**Task to complete:** Exact copies of all entries are needed. Pictures are to be left out.

**Exercise data:**
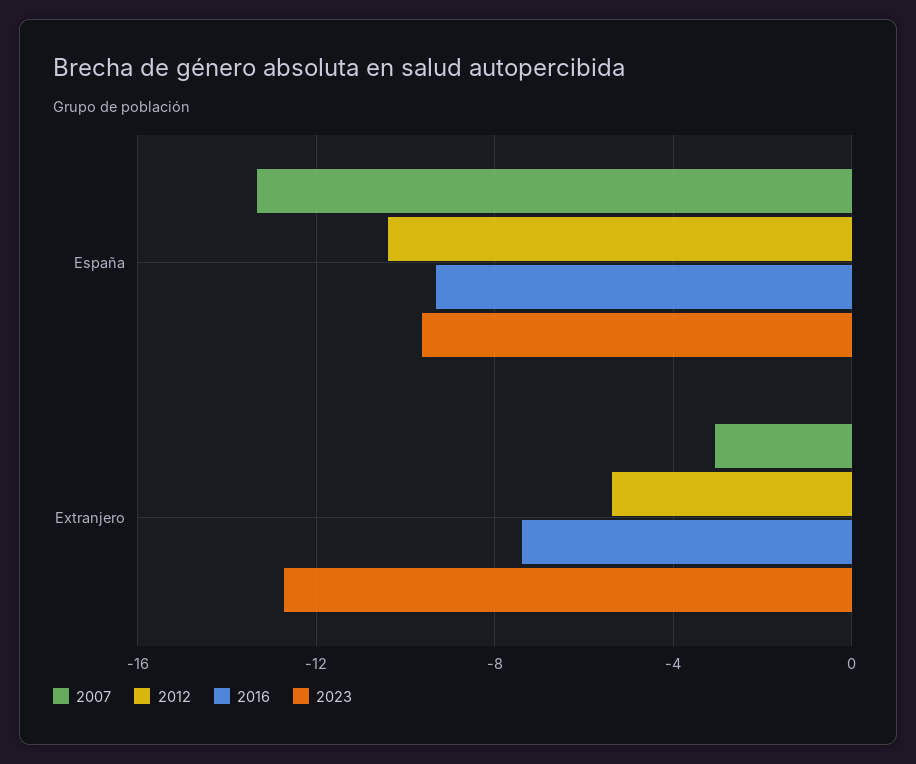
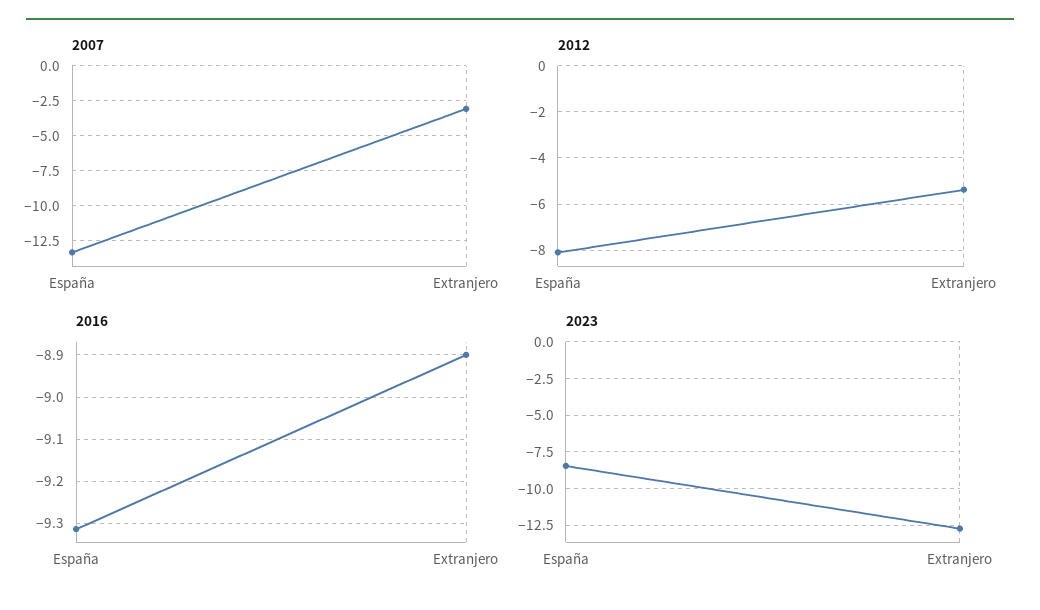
  {
    "2007": {
      "España": -13.5,
      "Extranjero": -3
    },
    "2012": {
-     "España": -10.5,
+     "España": -8,
      "Extranjero": -5.5
    },
    "2016": {
      "España": -9.32,
-     "Extranjero": -7.5
+     "Extranjero": -8.9
    },
    "2023": {
-     "España": -9.5,
+     "España": -8.5,
      "Extranjero": -12.5
    }
  }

**Answer to the exercise:**
  {
    "2007": {
      "España": -13.5,
      "Extranjero": -3
    },
    "2012": {
-     "España": -10.5,
+     "España": -8,
      "Extranjero": -5.5
    },
    "2016": {
      "España": -9.32,
-     "Extranjero": -7.5
+     "Extranjero": -8.9
    },
    "2023": {
-     "España": -9.5,
+     "España": -8.5,
      "Extranjero": -12.5
    }
  }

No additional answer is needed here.